We peered inside. The incinerator was like a gigantic pizza oven that hadn’t been cleaned in months. Piles of half-burned bones and scorched hair and skin were scattered about. A jawbone with the teeth still attached grinned back at us, as if saying how do you like them apples?
Danny’s cigarette butt, still burning, was in the middle of the chamber.
“Toss the goat on top of the cigarette, or as close as you can get it. Don’t worry, it ain’t hot in there yet.”
We swung the dead goat back and forth a few times and heaved it in. The body landed barely inside the incinerator, with its head flopping out the door. It was a terrible throw. Danny grabbed the goat’s ear in disgust and yanked it.
“Does this look like the middle of the incinerator?” he cried, shaking the goat head for emphasis.
“Sorry Danny,” Madura said.
“Sorry Danny,” I said.
“Sorry you say but I’m the one who has to fix it.” Danny clambered up the incinerator and crawled inside.

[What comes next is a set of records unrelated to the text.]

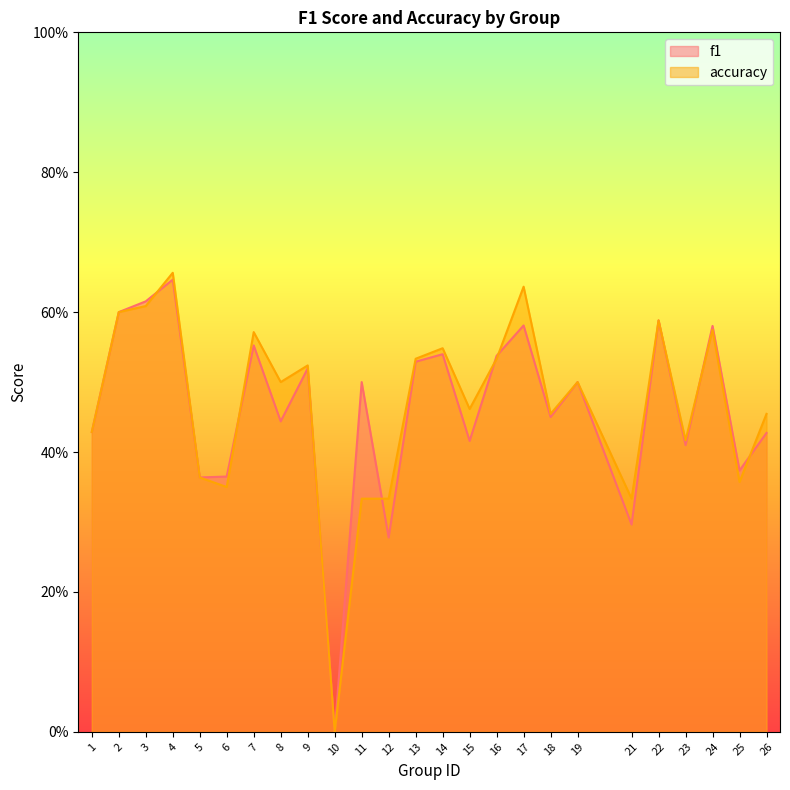

What are all the series names shown in the legend?

f1, accuracy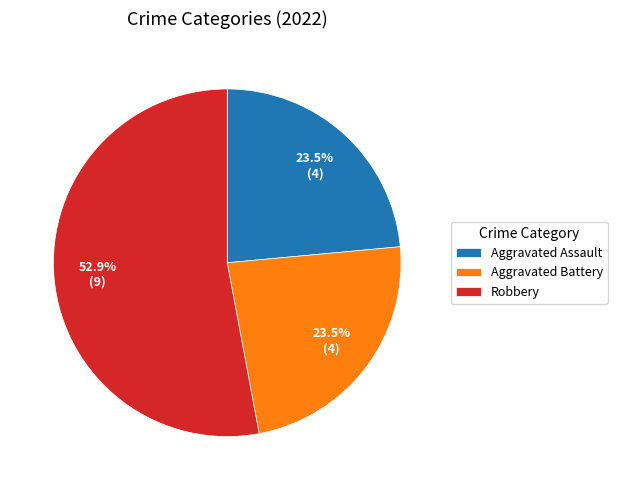

What percentage is the Robbery slice, to the nearest percent?

53%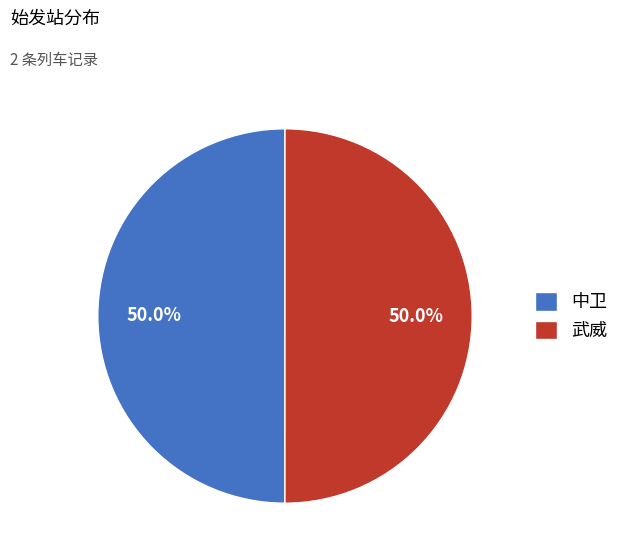

What is the ratio of the value at 中卫 to the value at 武威?

1.0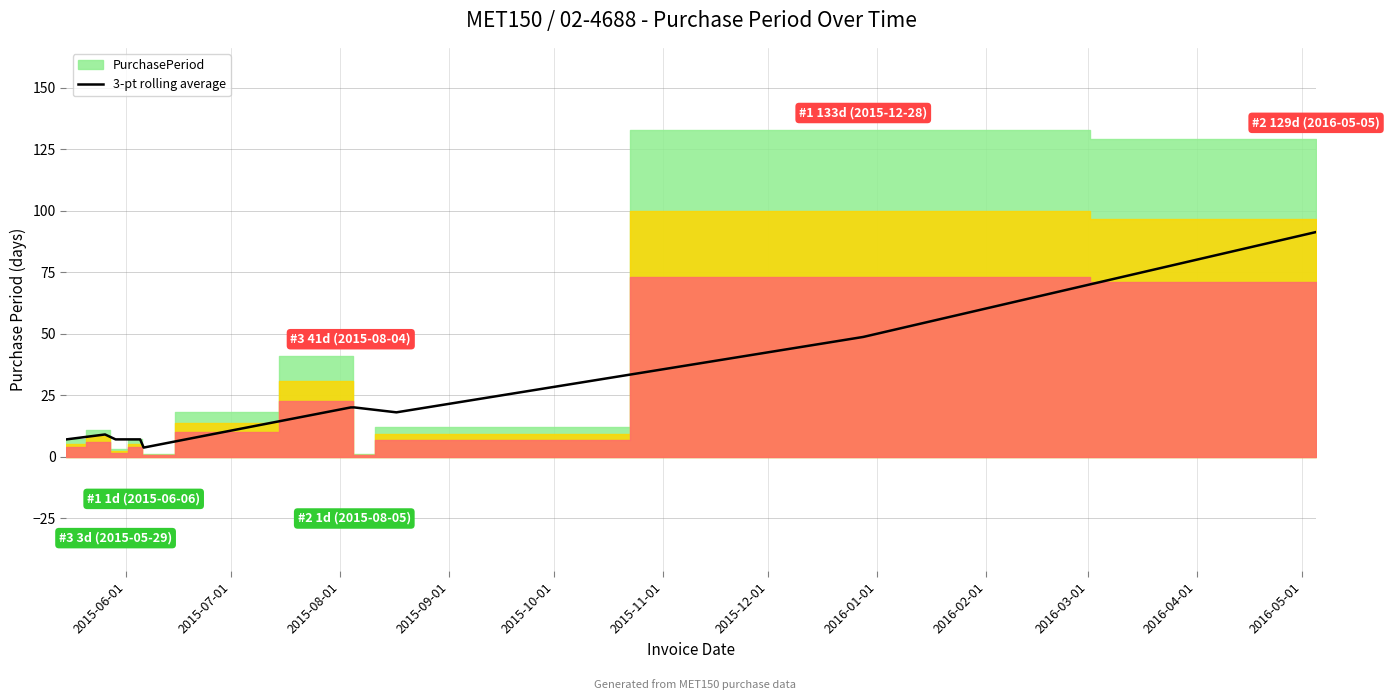

What is the highest value of the 3-pt rolling average series?

91.3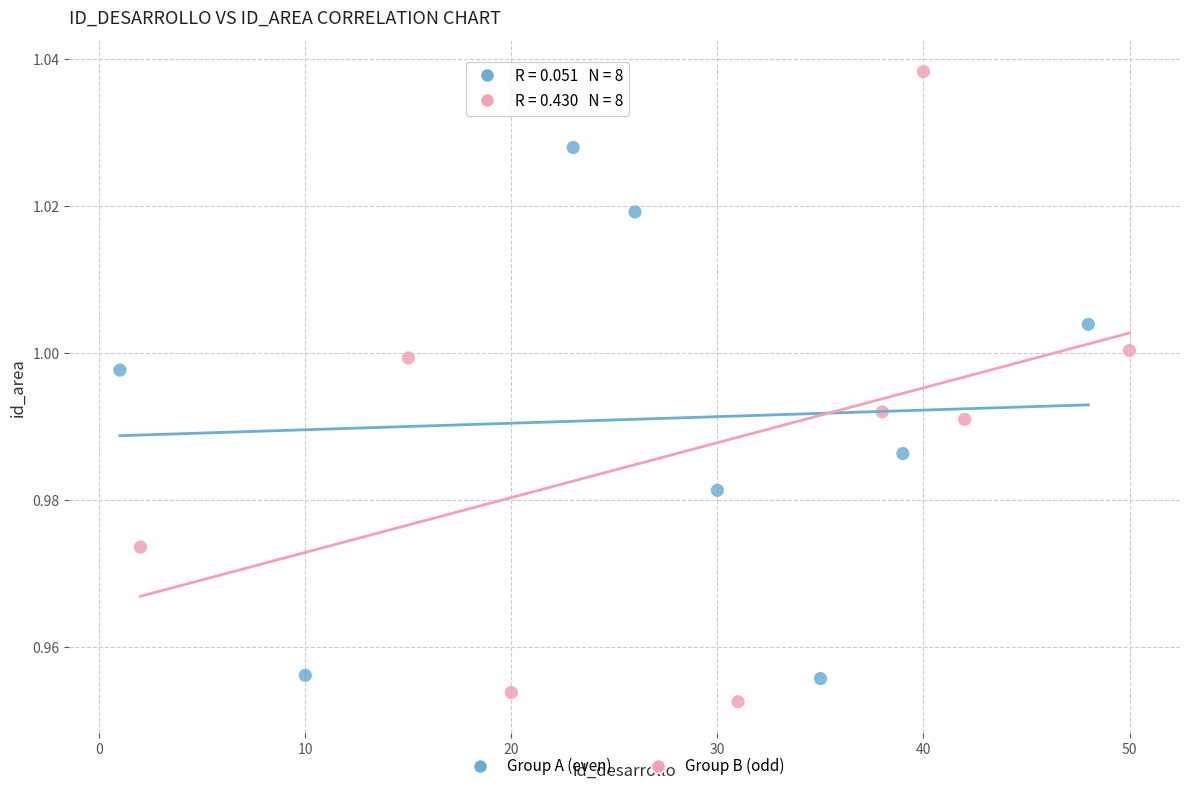

Which series has the largest Y range (max minus min)?

Group A (even)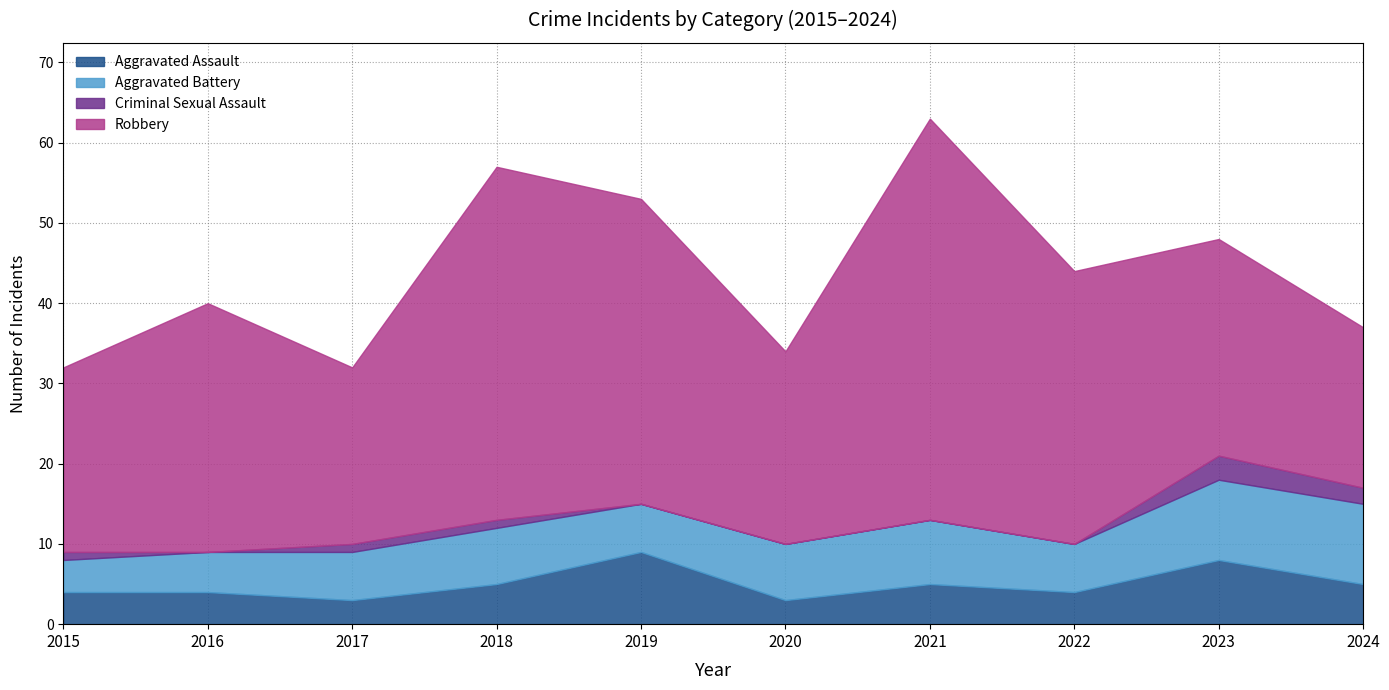

True or false: Aggravated Battery and Robbery cross at least once.

False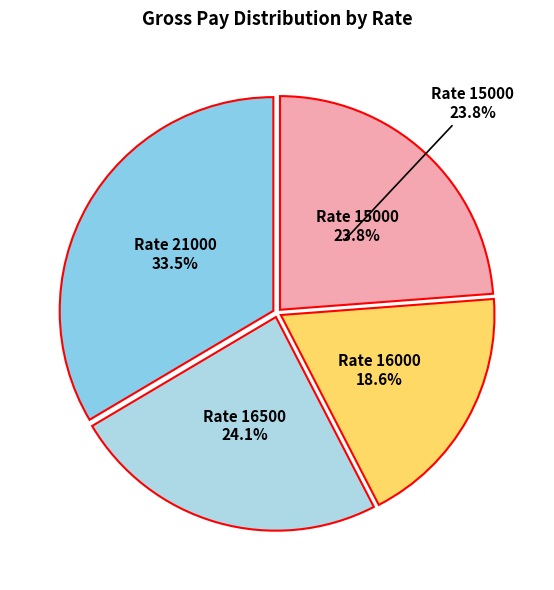

Do Rate 16000 and Rate 15000 together represent more than half of the pie?

No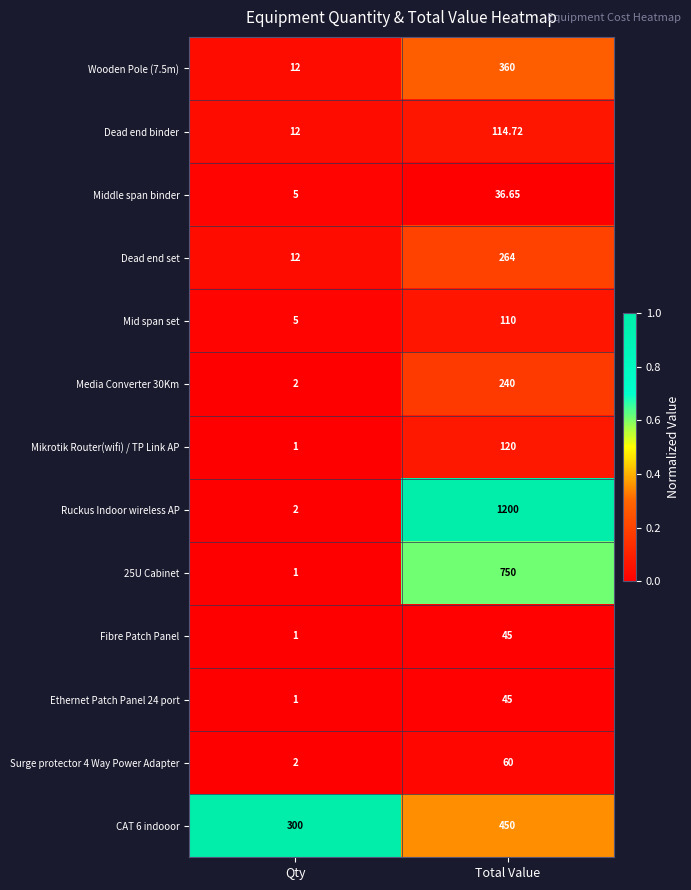

At which label does Ethernet Patch Panel 24 port reach its peak?

Total Value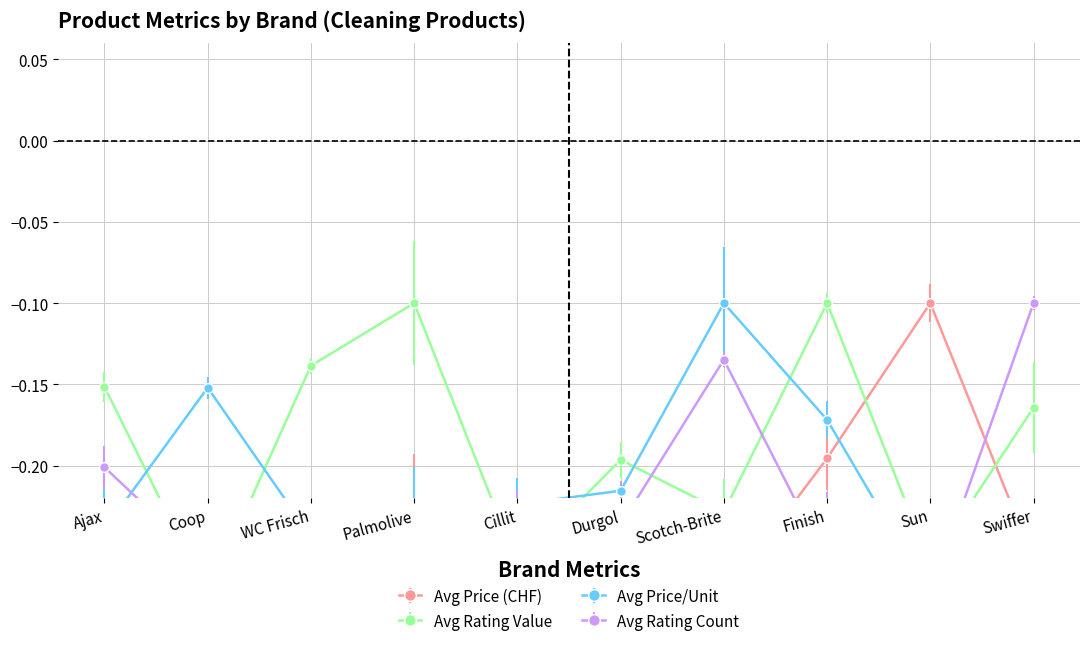

True or false: avg_priceContextPrice and avg_ratingValue cross at least once.

True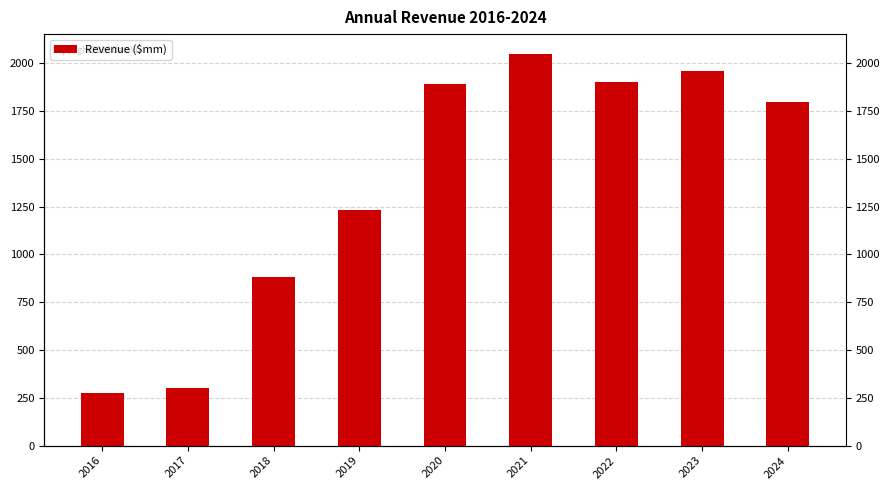

The chart shows a value of 295 at 2019. True or false?

False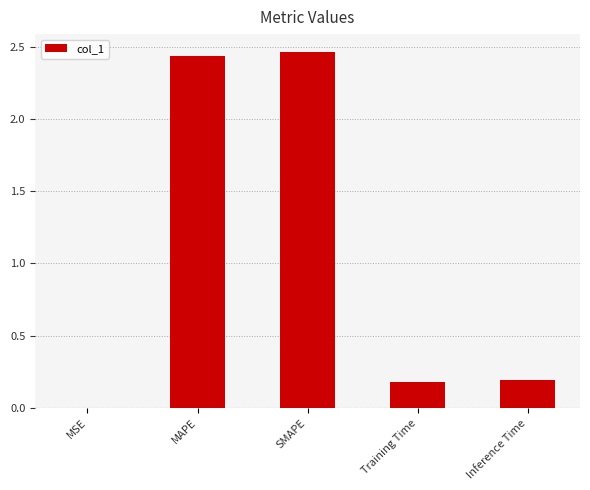

What is the average value?

1.1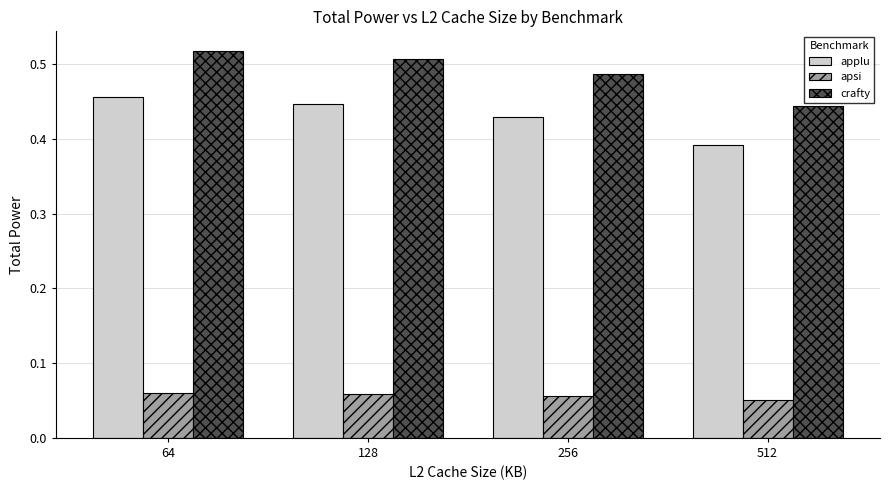

The value of crafty at 64 is 0.9. True or false?

False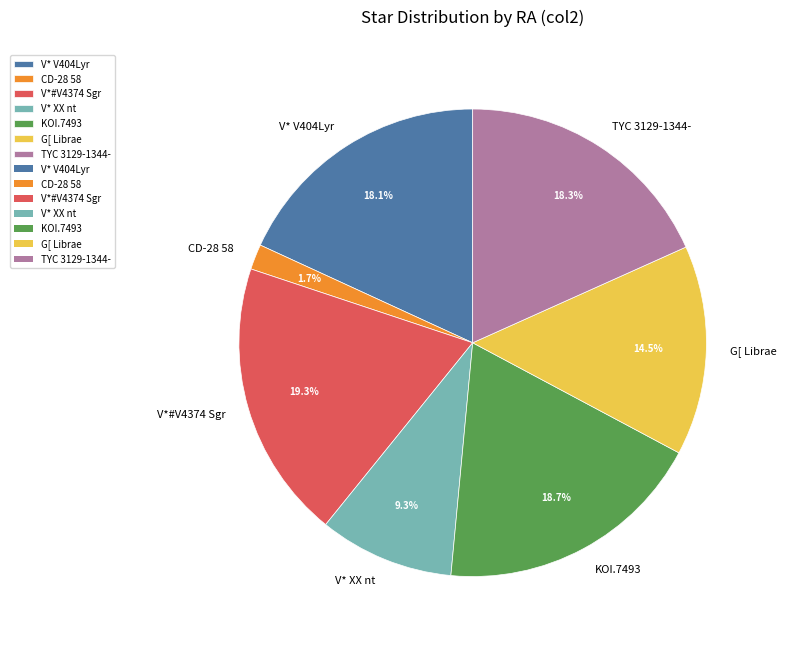

Which slice is the largest?

V*#V4374 Sgr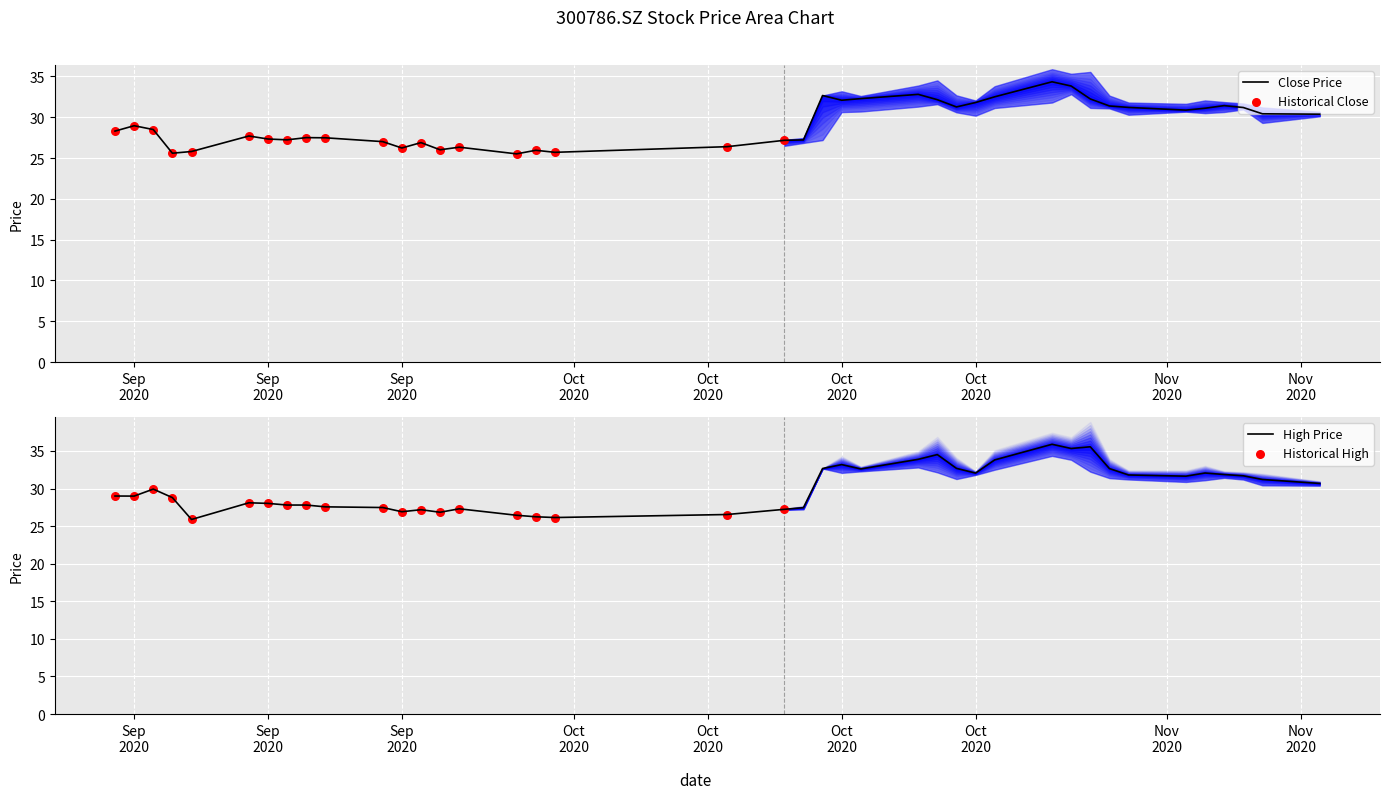

Is the value of close at 35 greater than the value of high at 26?

No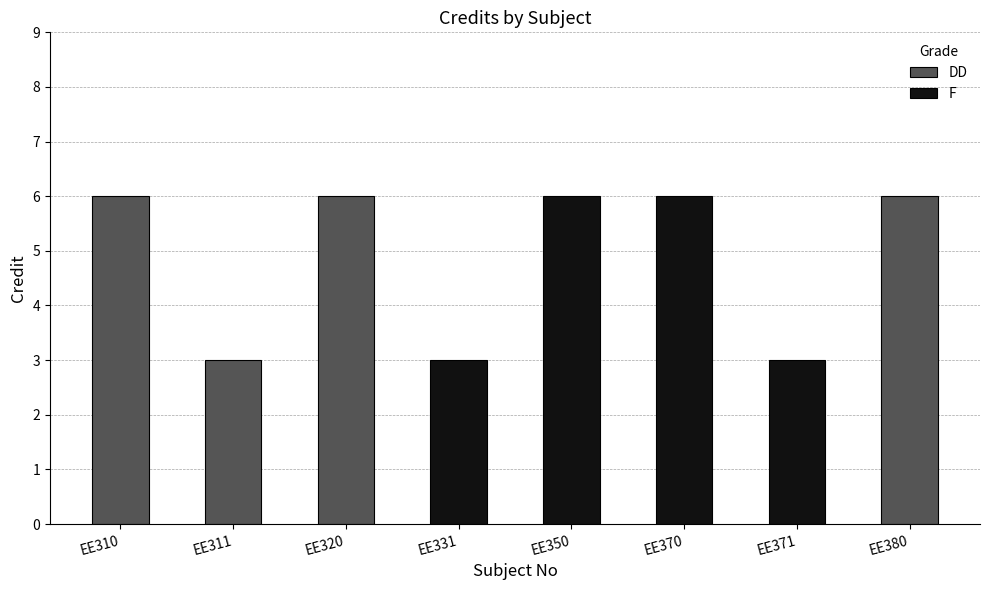

What is the minimum value shown in the chart?

3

He hauled Cooper’s goat to the middle, kicking old bones and scraps of scorched hide out of the way. We offered him a hand as he climbed out again. When he slammed the door, it sent an echo through the incinerator like the door shutting on a mausoleum.
Danny flipped two switches and turned a dial and a moment later, the smell of burning hair reached our nostrils. I gagged a little.
“You think that’s bad,” Danny giggled. “Just wait until all 30 goats are in there.”